Organizers for this weekend’s Tour de Palm Springs hope this year’s event is bigger and better than ever.
The annual fundraiser attracts thousands of bicyclists from around the country.
Last year, the tour was marred by the death of a cyclist.
Ride coordinators hope “increased awareness” this year will keep all riders safe.
As they’ve done every year since 1999, thousands of cyclists will be riding on valley roadways this weekend participating in the Tour de Palm Springs.
The tour includes a total of 6 rides, varying in length, with all beginning and ending in downtown Palm Springs.
“We’re going to have a great event and we always have great weather,” said Tim Esser while talking about the event.
The tour’s longest ride is a 100 mile loop around the valley in which riders travel all the way to Thermal.
During the rides, cyclists share the roadways with drivers.
“We want to tell everybody to go out and have a great time. All cyclists must obey the rules of the road because we have the right of the road,” said Esser.
Tour safety became a hot topic last year, after 55-year-old cyclist Lavonne Koester died while riding in Thermal.
Lavonne was riding westbound on 60th avenue, when she went through a stop sign, and was struck by a driver in a pick up truck traveling south on Harrison.
At the time, Koester was riding with a group of cyclists waved through the intersection by another southbound driver on Harrison who stopped at 60th Avenue.
Mark Friis is the Executive Director of the Inland Empire Biking Alliance, and as a cyclist, he’s ridden more than 120,000 miles
“It was a failure of right of way. So Lavonne had a stop sign. She failed to give the right of way to the truck, that is the blanket part of it,” said Lavonne.
Having ridden in the Tour de Palm springs 5 times, Friis describes the event as “well organized” and “safe”, despite Koester’s death.
“I love it. I think it is great. It is one of the biggest events cycling wise in Southern California,” said Friis.
As he has done for a number of cyclists who have died, Friis set up a “ghost bike” memorial at 60th and Harrison to honor Koester.
He also wants the memorial to serve as a powerful reminder for riders and drivers alike to always use caution.
“For me, I mean, its really just frustration and anger,” said Friis, while talking about anytime a cyclist dies while riding on a roadway.
As a cycling safety advocate, Friis says in no way does he blame the tour organizers for what happened.
Whenever a cyclist hits the road, alone, or in an organized ride, Friis says its up to each rider to take responsibility for their own safety, especially while riding with traffic.

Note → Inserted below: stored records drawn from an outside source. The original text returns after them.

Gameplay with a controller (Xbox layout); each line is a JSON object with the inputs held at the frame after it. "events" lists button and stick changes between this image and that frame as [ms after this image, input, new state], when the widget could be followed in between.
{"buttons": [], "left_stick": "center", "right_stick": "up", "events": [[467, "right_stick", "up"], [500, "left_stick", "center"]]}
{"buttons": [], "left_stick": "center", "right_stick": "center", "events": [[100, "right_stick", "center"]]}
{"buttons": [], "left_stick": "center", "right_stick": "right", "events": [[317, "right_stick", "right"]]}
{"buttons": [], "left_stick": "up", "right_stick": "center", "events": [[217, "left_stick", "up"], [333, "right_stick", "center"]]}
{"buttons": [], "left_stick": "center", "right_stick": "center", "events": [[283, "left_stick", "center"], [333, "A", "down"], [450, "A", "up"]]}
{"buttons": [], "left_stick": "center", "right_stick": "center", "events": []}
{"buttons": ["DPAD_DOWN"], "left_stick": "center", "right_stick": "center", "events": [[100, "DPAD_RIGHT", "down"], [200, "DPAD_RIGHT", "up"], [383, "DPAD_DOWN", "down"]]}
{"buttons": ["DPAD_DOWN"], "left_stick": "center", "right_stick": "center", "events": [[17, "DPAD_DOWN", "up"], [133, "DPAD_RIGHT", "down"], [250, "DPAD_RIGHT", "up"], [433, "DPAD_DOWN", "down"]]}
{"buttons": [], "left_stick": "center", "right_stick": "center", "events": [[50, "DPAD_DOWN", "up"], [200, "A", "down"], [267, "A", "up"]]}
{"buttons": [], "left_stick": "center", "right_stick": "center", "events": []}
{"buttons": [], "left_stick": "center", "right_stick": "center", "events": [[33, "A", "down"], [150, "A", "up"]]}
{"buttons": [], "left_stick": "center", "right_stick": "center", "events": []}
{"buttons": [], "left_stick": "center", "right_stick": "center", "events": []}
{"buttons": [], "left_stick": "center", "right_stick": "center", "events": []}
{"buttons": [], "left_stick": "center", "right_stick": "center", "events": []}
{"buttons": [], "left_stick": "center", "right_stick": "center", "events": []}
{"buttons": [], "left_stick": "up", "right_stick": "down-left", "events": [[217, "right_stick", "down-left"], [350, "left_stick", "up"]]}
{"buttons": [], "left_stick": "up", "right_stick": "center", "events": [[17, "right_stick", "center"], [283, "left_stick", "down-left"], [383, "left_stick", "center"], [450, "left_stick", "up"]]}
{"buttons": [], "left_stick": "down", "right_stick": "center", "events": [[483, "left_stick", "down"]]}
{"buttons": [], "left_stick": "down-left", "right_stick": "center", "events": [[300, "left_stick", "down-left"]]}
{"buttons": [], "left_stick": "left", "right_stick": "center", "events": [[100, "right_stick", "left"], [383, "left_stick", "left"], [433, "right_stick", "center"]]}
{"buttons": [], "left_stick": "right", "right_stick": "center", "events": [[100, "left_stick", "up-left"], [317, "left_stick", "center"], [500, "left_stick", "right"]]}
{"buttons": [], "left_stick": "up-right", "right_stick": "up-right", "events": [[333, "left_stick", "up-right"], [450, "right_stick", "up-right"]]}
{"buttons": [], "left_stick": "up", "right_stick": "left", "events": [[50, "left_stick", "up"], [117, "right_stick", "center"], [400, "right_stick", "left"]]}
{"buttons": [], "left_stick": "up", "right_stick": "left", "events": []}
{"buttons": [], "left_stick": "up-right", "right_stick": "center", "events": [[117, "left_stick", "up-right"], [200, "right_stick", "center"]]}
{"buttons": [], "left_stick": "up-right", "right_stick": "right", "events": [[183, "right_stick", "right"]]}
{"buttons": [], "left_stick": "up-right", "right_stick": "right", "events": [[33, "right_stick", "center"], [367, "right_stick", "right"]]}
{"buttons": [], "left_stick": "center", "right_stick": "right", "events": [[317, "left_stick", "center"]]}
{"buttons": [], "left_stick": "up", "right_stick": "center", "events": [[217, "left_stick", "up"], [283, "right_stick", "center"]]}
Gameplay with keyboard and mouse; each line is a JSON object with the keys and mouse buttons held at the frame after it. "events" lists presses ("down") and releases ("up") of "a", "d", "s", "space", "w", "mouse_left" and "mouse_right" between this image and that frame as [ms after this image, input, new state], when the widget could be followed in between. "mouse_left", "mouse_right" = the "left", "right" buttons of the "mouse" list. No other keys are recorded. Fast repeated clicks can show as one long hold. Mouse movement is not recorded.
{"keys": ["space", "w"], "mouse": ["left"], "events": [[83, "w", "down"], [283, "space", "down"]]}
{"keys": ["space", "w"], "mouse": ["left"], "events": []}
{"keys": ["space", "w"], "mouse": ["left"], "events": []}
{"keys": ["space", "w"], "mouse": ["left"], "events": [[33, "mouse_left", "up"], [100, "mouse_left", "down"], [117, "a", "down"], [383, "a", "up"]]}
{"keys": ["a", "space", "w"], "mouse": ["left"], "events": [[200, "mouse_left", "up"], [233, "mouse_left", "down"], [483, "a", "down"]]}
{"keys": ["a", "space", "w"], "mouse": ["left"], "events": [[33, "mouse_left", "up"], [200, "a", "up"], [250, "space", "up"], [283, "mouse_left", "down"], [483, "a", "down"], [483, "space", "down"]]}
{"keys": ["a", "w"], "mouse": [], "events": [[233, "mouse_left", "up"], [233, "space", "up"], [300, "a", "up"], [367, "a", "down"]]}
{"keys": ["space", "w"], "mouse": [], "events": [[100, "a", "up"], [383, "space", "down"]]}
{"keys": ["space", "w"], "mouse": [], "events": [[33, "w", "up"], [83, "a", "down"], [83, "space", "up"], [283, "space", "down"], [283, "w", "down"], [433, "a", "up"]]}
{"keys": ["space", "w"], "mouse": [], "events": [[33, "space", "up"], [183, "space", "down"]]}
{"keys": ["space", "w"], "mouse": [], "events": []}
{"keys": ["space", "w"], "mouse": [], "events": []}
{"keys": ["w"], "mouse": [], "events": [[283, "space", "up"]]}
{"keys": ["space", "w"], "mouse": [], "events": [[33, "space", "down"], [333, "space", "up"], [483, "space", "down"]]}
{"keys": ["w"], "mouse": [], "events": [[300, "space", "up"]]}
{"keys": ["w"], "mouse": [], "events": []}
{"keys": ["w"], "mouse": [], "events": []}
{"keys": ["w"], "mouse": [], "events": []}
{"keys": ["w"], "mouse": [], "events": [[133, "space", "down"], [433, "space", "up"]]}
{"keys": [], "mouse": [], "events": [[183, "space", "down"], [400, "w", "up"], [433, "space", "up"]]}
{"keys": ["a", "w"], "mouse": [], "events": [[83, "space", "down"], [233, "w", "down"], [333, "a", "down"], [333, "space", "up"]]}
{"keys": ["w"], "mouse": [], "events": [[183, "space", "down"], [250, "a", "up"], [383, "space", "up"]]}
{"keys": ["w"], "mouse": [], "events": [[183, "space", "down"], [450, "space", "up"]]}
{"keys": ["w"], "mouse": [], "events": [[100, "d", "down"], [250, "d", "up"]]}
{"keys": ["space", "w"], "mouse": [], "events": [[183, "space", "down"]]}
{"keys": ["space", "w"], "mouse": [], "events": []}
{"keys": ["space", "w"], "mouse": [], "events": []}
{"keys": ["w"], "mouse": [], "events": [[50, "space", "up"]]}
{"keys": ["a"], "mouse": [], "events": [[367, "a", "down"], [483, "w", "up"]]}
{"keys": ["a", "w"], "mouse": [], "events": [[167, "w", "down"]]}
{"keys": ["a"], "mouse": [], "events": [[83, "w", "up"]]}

“If you look at the collisions on these rides, most of them are rider to rider. Cars have very little bearing to with what happens out here,” said Friis.
For major cycling events like the Tour de Palm Springs, Friis says its “virtually impossible” to hire enough people to monitor every intersection, and “impossible” to keep drivers off the roadways during the rides.
Regarding enhancing safety for riders this year, Tim Esser says more law enforcement will be hired to work this year’s tour.
The number of CHP officers will more than double from 8 last year to 19 this year.
Esser says safety is always the “top priority”, and says the topic is covered on the event website.
“We work with the cities. We work with the police departments. It is a never ending job. It has been number one on our list, and has been for 17 years,” said Esser.
We are told the tour has raised more than $2.5 million dollars for valley charities since the event began in 1999.
Last year alone, the event raised more than $250,000.